This document describes how I tried to make the program as secure as possible.
The spooler is the program that will be called by sendmail via the .forward files. Alternatively, for the hub@... or forwarder@... addresses, it is called via the aliases file.
As a C program it is vulnerable to buffer overflows. However, care was taken that is is actually NOT vulnerable. This includes the ommittance of strcpy in favour of strncpy, the non-usage of sprintf. Even the one command line argument is checked so that it will not overflow the buffer.
spooler run setgid "pgpforwarder". Therefore it has write access into the spool directory, normally /usr/pgpforwarder/spool.
FIX NEEDED: currently the spooler runs setuid "root". I made this because the spooler sends a signal to forwarder when a new message arrive. Because forwarder detaches itself and make a new process group, the spooler could not do this. Now, either we decide that spooler is simple enought to be run as setuid "root" safely. Or we need a better communications scheme, maybe a named pipe or a unix domain socket. I don't really know.
forwarder is the process that executes all messages. It is a perl script and as such normally not vulnerable to buffer overflows. However, it calls a bunch of external Perl modules from CPAN, some of them are using Perl-XS, so one can never be sure.
For this reason we run in "tainted" mode. That means that all data that is coming from outside sources is tainted (e.g. considered untrustworthy) and can not be used directly for system calls like open, system etc.
To actually use this data we have to untaint them. This works by rather strict regular expressions. Look at this example for the command adduser:
sub Cmd_adduser ($)
{
my $arg = shift;
return Syntax('adduser')
unless $arg =~ m/^($Conf::UserRegExp)\s+($Conf::GroupRegExp)$/o;
my $gid = Database::GetGroupId($2);
...Here the user supplied arguments end up in $arg. After this, they are sent throught a regular expression. The brackets group two parts. If the regular expression does not match, e.g. because of invalid characters like back-ticks, the function returns immediately, outputting the syntax for the commands.
However, if the arguments were sane, they are now stored in $1 and $2 and can be used accordingly. While $arg was tainted and could not have been used in file system level calls, $1 and $2 are clean and can be used for anything.
Currently the code uses a lot of global variables. That's probably bad coding style and might be eliminated at some time. However, it is important that everyone that modifies the code is aware of that situation. For this reason we have at the beginning of Mail::Process() a bunch of $varname = undef lines that make sure that settings from the previous e-mail won't make it into the current one.
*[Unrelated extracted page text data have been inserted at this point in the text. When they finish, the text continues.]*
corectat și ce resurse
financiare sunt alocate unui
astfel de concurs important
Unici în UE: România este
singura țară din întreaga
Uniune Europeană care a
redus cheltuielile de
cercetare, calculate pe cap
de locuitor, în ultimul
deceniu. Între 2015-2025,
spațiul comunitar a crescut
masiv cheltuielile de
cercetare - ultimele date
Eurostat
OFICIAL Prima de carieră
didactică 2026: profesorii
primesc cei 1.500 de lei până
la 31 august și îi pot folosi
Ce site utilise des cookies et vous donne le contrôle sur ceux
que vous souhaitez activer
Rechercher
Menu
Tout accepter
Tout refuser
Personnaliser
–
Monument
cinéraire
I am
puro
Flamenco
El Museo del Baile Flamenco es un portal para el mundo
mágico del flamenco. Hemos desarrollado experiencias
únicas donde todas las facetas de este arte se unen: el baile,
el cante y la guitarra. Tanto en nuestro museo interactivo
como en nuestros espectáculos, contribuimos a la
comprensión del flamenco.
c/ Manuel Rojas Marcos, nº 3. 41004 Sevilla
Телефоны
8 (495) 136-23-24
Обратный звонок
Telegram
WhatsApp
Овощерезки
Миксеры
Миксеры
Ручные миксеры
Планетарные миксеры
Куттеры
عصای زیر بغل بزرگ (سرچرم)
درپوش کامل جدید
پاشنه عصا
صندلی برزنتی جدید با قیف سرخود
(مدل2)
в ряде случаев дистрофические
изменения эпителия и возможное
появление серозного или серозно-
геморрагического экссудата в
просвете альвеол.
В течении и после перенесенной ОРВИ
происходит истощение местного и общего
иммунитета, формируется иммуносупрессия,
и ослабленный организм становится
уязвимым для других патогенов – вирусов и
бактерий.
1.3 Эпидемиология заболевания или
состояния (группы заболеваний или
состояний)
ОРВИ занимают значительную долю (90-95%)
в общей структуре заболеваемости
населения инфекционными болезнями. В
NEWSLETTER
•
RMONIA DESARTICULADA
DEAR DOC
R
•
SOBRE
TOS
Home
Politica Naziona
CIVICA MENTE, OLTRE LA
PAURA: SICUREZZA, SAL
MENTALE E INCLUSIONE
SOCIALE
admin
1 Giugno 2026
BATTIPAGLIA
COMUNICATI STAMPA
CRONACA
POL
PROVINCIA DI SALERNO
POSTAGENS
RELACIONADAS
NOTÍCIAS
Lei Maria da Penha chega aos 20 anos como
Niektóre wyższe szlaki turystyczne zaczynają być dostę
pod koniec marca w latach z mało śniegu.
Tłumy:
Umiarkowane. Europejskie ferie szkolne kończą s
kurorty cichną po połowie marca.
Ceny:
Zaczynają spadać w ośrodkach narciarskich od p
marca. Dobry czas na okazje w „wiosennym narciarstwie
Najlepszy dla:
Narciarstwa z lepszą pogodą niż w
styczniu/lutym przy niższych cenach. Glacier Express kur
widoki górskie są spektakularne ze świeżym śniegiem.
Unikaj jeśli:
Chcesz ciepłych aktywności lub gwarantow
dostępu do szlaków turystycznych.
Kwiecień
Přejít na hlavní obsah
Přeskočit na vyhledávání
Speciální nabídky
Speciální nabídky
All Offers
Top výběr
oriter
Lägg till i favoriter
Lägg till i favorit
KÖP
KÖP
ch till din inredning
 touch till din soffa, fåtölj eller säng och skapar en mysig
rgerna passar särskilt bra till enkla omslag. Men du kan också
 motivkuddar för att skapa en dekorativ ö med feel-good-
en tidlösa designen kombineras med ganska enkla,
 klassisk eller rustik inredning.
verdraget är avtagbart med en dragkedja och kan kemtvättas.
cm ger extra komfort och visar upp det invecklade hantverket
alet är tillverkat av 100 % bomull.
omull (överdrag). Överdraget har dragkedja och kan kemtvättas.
The program uses it's own temp directory, not a system one. The filenames used there are fixed. Therefore, only one instance of the program can run at any time.
This is a online command interface. It accepts (almost) all the commands that hub@... accepts. Almost, because when commands are coming from the input prompt and not from a MIME::Entity object we cannot read several lines. Therefore, you cannot send public keys and you cannot us the To command.
It is not setuid or setgid, so it runs under the identity of the current user. User will get this shell when they connect via SSH to the system. And of course, this script also runs in taint mode.
As a non-setuid and non-setgid one could not create new users. Therefore we have a little helper script named.
That's a little helper script that runs setuid "root". It is very small, so it should be easy to check for valididy. It is used as an interface to the Red Hat command line utilities adduser, userdel and usermod or to PAM when a user changes his SSH/POP3 password.
And again this script runs in taint-mode.